By Jonathan Ley, CEO and Founder, Make Time Count
I’ve lived and worked in Germany on and off over the last 30 years. Since Brexit I’ve also become a dual citizen. It is now my home.
One thing I have learnt is the Germans love their cars. Love to talk about them, love to wash them, but mostly they love to drive them and drive them fast.
A trip on the autobahn is always a highlight for visitors, including a Californian friend. On a very early Sunday morning drive, while the roads were empty, we realised we could make it to France to buy baguettes for breakfast. We returned home and proudly displayed our bounty to our respective wives, their raised eyebrows simultaneously screaming, “How fast??”
However in my experience many autobahn drivers stick within 20 km of the speed limit. Where the limit is the standard 130km (80mph) they drive between 130km and 150km. At this level speeding is simply a small fine and no points.
Even if caught at much higher speeds there is simply a “unified schedule of fines” applied, how wonderfully German! This means that if caught by one of the numerous speeding cameras you simply receive a letter outlining the situation plus your fine. Of course you may appeal, perhaps you had a pregnant wife and were desperately trying to get to the hospital. The vast majority don’t and just pay.

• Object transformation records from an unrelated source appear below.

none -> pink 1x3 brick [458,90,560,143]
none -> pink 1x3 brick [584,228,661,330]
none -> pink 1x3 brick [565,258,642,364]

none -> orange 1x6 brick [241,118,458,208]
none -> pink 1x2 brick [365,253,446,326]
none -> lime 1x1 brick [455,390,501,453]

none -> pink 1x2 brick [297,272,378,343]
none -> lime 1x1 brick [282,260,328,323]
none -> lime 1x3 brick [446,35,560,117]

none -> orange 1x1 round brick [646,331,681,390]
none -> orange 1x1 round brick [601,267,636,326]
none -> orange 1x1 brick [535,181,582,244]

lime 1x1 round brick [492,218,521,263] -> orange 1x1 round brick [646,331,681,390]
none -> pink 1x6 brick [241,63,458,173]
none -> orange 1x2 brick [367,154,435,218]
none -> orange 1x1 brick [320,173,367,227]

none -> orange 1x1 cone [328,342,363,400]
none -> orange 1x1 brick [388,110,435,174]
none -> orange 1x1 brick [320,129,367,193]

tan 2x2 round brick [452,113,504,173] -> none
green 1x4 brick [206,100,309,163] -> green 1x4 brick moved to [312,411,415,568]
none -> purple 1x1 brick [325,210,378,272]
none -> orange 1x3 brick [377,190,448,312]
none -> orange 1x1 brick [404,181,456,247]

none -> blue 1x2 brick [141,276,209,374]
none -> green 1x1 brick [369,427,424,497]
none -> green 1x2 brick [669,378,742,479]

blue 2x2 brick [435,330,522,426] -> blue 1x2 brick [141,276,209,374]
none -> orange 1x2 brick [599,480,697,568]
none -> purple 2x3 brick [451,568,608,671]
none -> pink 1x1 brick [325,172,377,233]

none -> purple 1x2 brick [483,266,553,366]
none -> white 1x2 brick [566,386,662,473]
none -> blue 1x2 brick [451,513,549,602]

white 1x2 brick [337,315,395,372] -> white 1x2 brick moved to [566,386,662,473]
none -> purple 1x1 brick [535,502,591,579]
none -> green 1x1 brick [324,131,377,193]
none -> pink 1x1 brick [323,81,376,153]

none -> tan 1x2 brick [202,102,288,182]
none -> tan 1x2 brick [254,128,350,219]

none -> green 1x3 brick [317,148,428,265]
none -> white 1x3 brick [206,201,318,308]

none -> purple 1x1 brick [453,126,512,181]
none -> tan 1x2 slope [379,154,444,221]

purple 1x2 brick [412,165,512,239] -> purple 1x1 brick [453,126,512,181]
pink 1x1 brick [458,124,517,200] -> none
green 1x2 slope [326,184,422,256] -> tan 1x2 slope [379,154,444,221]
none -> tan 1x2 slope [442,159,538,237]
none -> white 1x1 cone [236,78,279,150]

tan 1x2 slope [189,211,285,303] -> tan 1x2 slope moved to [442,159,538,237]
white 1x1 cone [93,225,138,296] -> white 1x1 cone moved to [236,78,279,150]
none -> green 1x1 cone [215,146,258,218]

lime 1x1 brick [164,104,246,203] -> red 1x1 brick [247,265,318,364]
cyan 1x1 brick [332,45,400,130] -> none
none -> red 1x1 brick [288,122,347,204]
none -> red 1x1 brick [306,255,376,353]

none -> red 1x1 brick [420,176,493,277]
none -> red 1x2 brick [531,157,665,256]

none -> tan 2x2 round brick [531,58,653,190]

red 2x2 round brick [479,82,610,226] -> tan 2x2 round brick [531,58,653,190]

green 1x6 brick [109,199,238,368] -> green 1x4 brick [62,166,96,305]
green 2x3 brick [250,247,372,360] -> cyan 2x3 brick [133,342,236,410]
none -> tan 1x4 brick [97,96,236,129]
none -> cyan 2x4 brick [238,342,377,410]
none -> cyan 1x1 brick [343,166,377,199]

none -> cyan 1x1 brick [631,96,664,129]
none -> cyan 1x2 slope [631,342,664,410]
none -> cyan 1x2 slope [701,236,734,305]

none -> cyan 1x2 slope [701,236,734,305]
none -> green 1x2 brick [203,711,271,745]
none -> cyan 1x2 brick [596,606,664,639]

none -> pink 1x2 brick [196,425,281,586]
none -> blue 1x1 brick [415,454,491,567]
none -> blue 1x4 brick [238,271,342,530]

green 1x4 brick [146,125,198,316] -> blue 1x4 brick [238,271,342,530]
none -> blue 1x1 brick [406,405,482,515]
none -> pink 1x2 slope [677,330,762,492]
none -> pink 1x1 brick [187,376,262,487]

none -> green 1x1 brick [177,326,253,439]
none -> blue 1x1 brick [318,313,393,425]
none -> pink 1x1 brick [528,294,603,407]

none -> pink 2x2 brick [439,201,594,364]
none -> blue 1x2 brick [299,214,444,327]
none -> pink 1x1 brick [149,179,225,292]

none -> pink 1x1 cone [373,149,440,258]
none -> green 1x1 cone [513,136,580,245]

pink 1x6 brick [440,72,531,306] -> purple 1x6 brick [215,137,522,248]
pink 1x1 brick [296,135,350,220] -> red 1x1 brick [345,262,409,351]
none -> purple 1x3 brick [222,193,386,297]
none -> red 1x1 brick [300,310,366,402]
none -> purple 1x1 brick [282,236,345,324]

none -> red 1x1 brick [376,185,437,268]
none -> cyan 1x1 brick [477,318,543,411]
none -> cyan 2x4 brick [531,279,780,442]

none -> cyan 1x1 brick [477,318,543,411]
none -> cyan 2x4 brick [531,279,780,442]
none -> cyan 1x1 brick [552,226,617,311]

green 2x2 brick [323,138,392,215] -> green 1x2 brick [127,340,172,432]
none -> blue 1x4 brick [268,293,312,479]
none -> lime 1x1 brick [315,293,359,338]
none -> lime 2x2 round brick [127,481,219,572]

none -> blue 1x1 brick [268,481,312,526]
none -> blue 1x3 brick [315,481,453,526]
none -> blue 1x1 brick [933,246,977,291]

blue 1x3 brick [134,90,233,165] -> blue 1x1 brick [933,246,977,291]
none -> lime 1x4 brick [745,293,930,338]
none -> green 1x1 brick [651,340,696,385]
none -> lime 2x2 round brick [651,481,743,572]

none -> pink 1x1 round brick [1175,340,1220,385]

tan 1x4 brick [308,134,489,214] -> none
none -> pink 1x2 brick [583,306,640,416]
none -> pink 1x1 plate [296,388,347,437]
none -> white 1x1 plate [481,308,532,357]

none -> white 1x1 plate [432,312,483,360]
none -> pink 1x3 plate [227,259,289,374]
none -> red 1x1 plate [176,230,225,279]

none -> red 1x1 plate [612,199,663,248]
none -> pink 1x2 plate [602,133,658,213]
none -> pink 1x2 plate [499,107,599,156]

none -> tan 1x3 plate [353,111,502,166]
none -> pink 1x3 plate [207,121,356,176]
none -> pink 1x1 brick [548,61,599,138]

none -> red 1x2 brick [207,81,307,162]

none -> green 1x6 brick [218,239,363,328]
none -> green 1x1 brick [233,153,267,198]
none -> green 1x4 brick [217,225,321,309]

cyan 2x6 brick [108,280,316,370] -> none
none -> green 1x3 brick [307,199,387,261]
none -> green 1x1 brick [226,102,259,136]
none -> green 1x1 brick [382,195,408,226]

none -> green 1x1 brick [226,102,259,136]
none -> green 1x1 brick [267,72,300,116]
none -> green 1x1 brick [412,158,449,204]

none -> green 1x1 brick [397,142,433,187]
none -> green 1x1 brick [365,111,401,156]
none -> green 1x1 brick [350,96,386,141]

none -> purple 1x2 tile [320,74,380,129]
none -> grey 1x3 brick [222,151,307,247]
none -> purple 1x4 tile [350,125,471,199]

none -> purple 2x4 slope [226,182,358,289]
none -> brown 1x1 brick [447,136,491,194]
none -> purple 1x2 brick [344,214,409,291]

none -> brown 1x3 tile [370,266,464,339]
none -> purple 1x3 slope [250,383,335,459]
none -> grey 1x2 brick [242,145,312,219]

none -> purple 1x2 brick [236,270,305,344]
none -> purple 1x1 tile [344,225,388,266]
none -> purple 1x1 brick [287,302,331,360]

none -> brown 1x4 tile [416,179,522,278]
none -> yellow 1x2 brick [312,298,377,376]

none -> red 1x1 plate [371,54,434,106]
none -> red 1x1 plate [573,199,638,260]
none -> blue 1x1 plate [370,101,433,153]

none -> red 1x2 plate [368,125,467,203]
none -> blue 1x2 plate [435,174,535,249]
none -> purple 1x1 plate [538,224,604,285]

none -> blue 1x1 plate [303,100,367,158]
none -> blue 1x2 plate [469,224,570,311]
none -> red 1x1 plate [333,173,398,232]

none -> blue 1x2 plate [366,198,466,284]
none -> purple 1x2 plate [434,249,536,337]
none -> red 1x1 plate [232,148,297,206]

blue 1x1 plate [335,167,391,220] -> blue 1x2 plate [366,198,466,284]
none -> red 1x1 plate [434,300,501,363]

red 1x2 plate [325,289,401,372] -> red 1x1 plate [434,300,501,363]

No burden on the Police or court system.
My recommendation is to copy this in the UK for the majority of motoring offences freeing up significant time across the criminal justice system.
Based on the MOJ’s Outcome by Offence tool, there were 1.4m cases proceeded against in 2019*, of which 43% (600,000) were for Motoring offences. (*I chose 2019 to avoid any Covid distortion).
Total Offences: 1,400,000
Motoring related: 600,000
Of the motoring offences:
Sentenced to Prison: 3,000 (0.5%)
Community Sentence: 15,000 (2.5%)
Fine: 500,000 (83%)
Average Fine: £300 (99% of fines under £750)
Compensation: 1000 (0.2%) (99% of awards under £750)
Only 794 (0.1%) Motoring cases include “death or serious injury” and it is wholly appropriate that these are dealt with by the courts.
Compare this to 11,400 cases of using a mobile phone and 175,000 cases of speeding, making up one third of all motoring cases. These resulted in only 7 community orders, 5 suspended sentences and no custodial sentences. In only 700 cases was compensation issued (suggesting damage to a third party only occurred infrequently).
Even of the 55,000 cases involving Drink and Drugs, 41,000 (75%) resulted in a fine and only 900 prison sentences.
In order to reduce the pressure on the court system, my recommendation is not just to copy the Germans but to go further. Wherever the offence involves no other party or where there was no minimal impact, apply a rules-based approach led by a specialist team issuing fines and compensation of up to £750. This could reduce court backlog and future demand by a third.
Technology can play a significant role. Codify sentencing guidelines so Police officers make accurate decisions. Involve impacted drivers and enable a right to appeal online supported by magistrates and others. Cases that are appealed successfully may still be overturned or referred to the courts for review.
Eliminating this demand from the system allows courts to focus on more significant cases, the ones that the public really worry about. It would speed up the justice process for all involved.